Lorraine served in the Air Force for two years. “My goal was to make the military my career,” she said. But that ended when “I was raped in the service.”

“You are away from home, there are weeks of training,” she said. “You get there and [the others] are like your family.” It is, she said, “being victimized by one of your own.” After she left the Air Force, she stayed in Texas, doing “a lot of drinking, as much drinking as I could.” Her father found her help and she ended up at New Directions, where she is a member of Alcoholics Anonymous and has had 18 months of therapy. She eventually received a pension.

Jean had a different story. She hadn’t been raped, but had been psychologically wrecked by a military benefit system that, at the least, seemed tilted against her.She had served in the Air Force for 13 years. Married and with a family, she decided to get out and be a full-time mother. Her marriage broke up. Her husband, still in the service, had a steady income. She had none. The court awarded him custody of their two children. She fell apart and became homeless, occasionally staying with friends or relatives. Her troubles, the loss of her children and any income, seemed service connected but when she applied for benefits — a pension — “they denied my claim and said I was not eligible for benefits.”

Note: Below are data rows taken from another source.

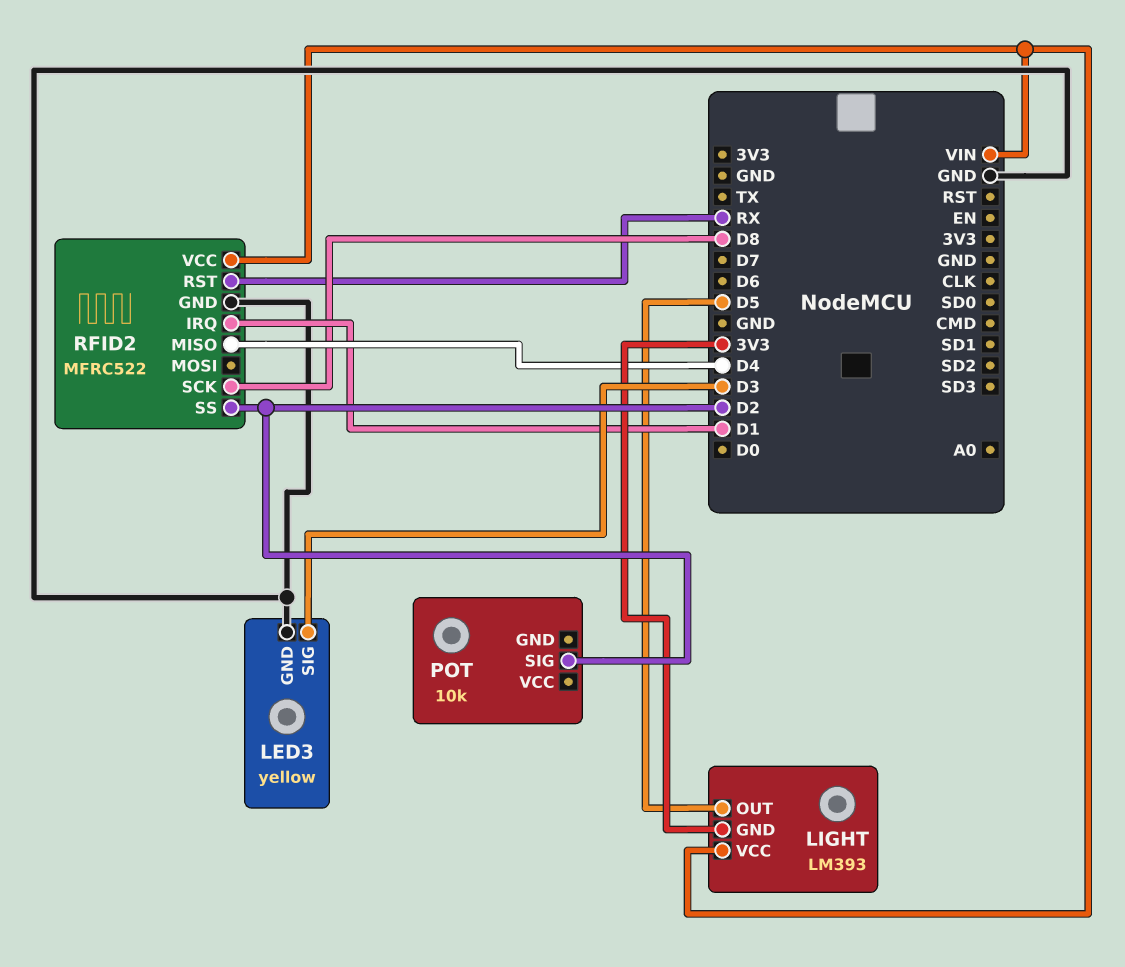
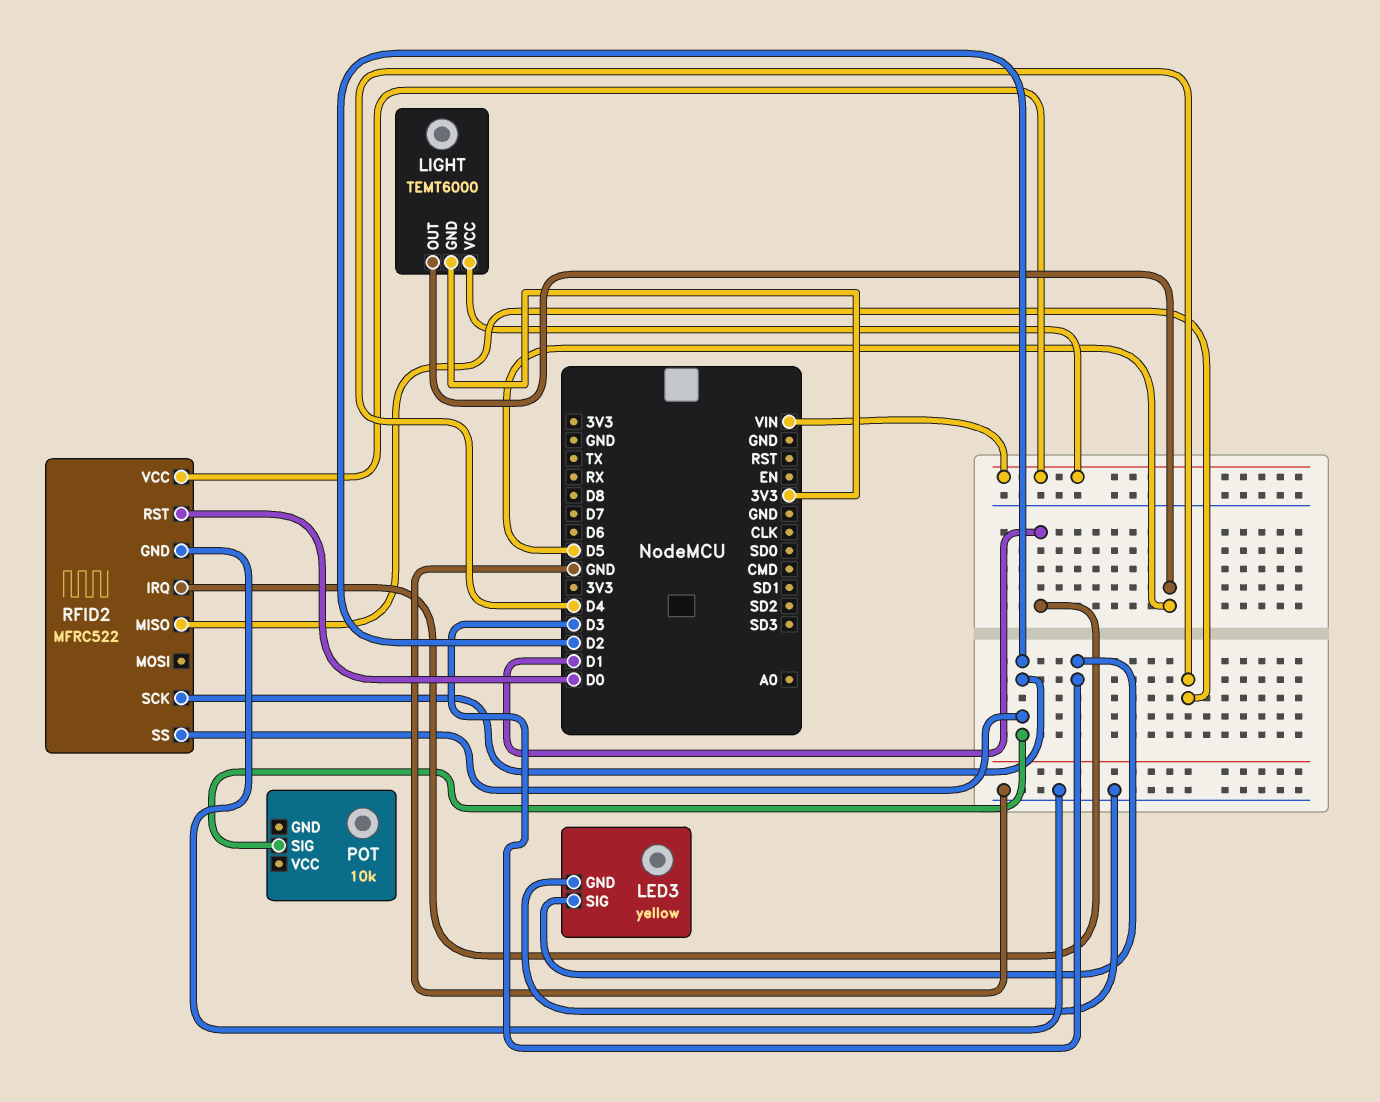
LIGHT: LM393 -> TEMT6000
RFID2 pin RST: RX -> D0
RFID2 pin SCK: D8 -> D2

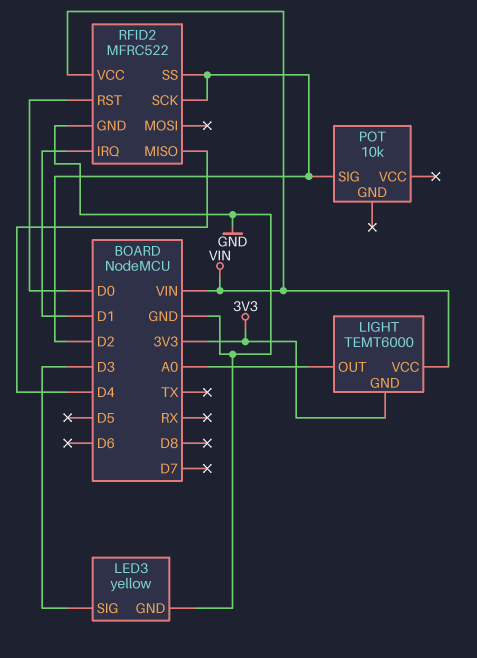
LIGHT pin OUT: D5 -> A0

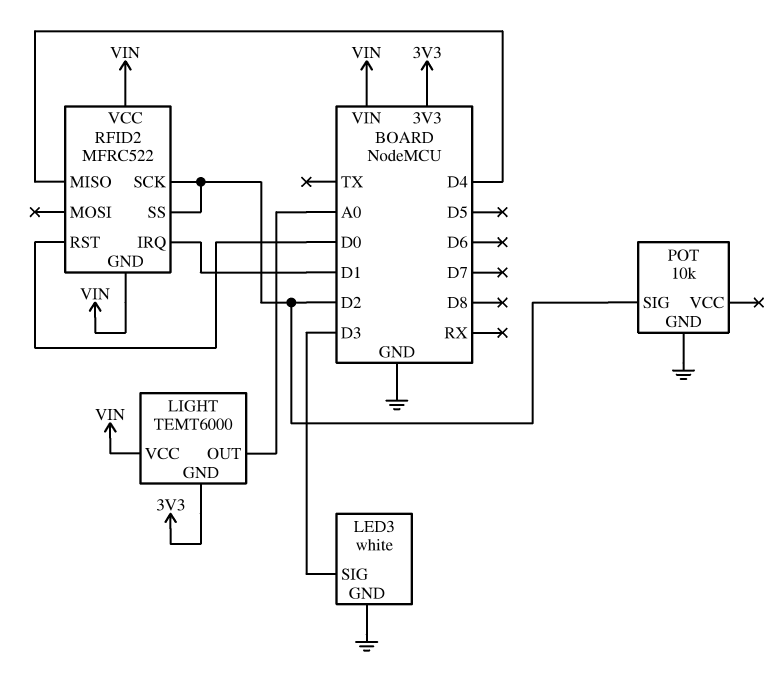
LED3: yellow -> white
POT pin GND: none -> GND
RFID2 pin GND: GND -> VIN

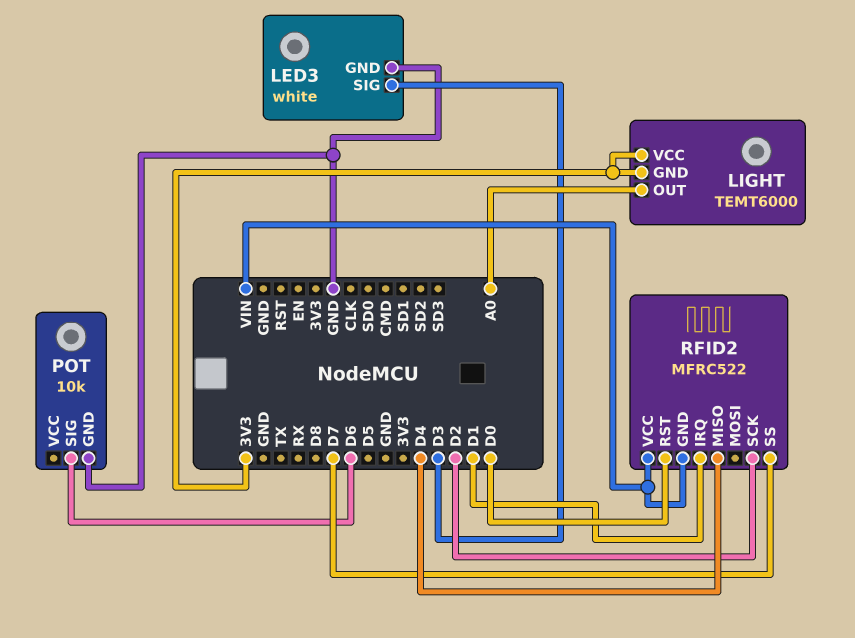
LIGHT pin VCC: VIN -> 3V3
POT pin SIG: D2 -> D6
RFID2 pin SS: D2 -> D7

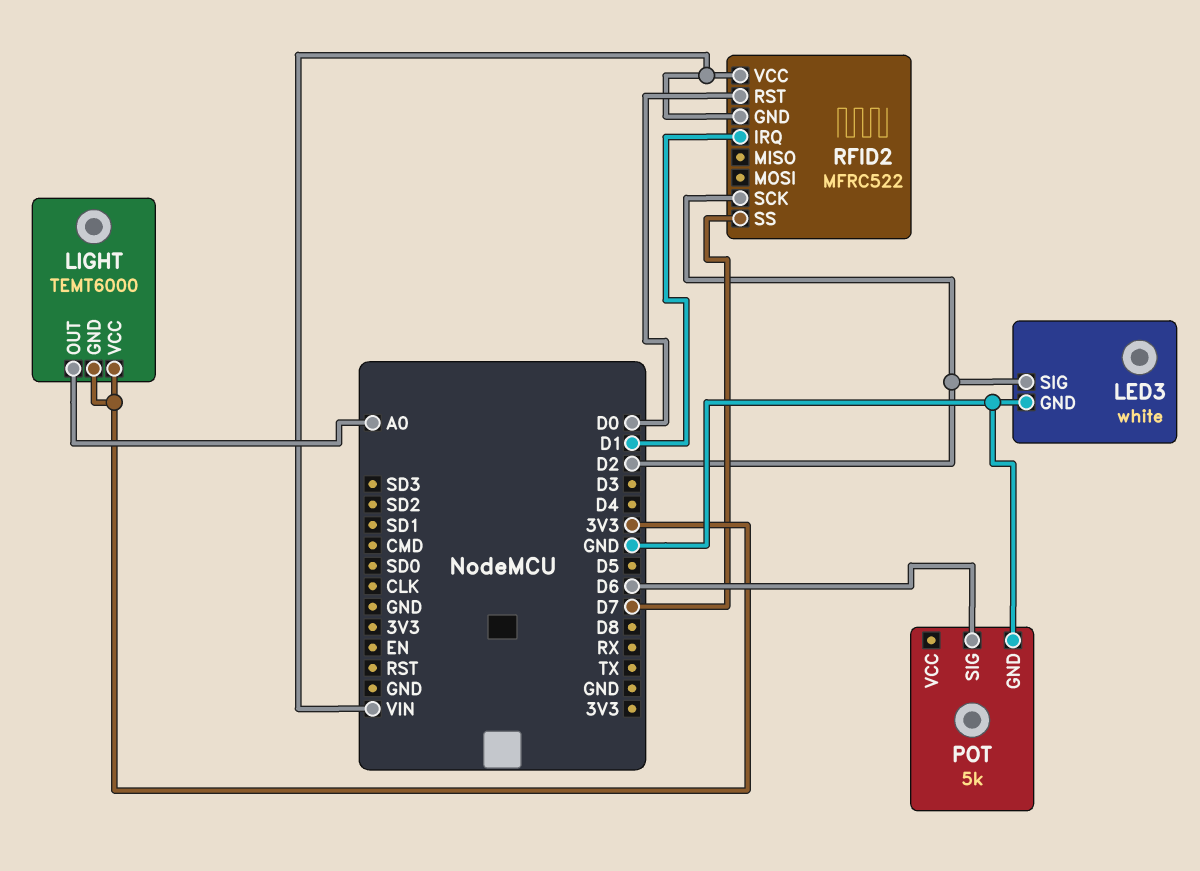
LED3 pin SIG: D3 -> D2
POT: 10k -> 5k
RFID2 pin MISO: D4 -> none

Like the others, it looked to me as if she was a victim of a system that favored men.

Sharon McClendon, program manager at the New Directions home, sat with us while the women told their stories. She said female vets, like the three at the table, “are not informed about the array of services that are available. You have a lot of female benefits.” Jean, for example, received no briefing on what she was entitled to when she left the service — knowledge that might have spared her some of the fallout from her failed marriage.

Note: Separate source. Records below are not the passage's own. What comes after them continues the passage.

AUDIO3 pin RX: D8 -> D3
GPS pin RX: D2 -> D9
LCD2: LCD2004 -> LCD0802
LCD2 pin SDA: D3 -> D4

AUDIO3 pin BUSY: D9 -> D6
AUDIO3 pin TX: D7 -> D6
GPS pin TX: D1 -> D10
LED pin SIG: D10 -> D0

Obtaining the most important benefit — the service connected compensation or pension — is an incredibly difficult process that can take years. It reminds me of the Circumlocution Office of Charles Dickens’ novel “Little Dorrit,” a symbolic state agency dedicated to stopping the British government from doing anything and whose motto was “HOW NOT TO DO IT.”

Ted Puntillo, director of veterans services for Solano County, Calif., explains the VA procedures:

The vet files a claim with a local VA office. If it is rejected, as is often the case with sexual trauma, the vet can appeal but must provide documentation. Eventually, the case finds its way to the Board of Veterans’ Appeals and the U.S. Court of Appeals for Veterans Claims. There are time deadlines and if a vet misses one, he or she must file a new claim with documentation. These appellate bodies meet in Washington and, Puntillo warns, “this appeal process can be very lengthy, complicated and stressful for the veteran.” Vets are advised to have a lawyer. The process can take up to four years.

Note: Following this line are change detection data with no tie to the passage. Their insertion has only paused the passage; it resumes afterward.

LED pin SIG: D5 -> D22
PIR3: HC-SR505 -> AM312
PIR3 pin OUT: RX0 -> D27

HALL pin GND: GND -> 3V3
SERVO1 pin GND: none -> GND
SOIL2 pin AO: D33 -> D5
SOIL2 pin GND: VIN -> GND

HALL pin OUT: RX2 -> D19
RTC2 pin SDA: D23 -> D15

Puntillo told me on the phone that he thinks the situation is improving for women. But women seeking benefits for assaults that happened years before and “have no corroboration … have run against that brick wall unless you have medical evidence [from] those times,” he said.

I called Vince Kane, director of the VA’s National Center on Homelessness Among Veterans in Washington, D.C. He told me that VA psychiatrists treat military sexual trauma cases, although he didn’t deal with the difficulties MST victims have in obtaining a pension.

“We have more women in service than [at any other time] in history, particularly young vets serving in Afghanistan and Iraq exposed to trauma. It’s something we have to be more skilled at,” he said.

Puntillo said, “It is the largest growing demographic of those going into the service.” Why? “It’s a good, good career path and it is an area where they have been shut out.”

When I talked to the women at New Directions, I was moved by their stories and impressed by their strength and resiliency. We justifiably focus on abuse of women in the civilian workplace and on college campuses. The female veterans of the armed services, as well as the growing number on active duty, deserve our attention too.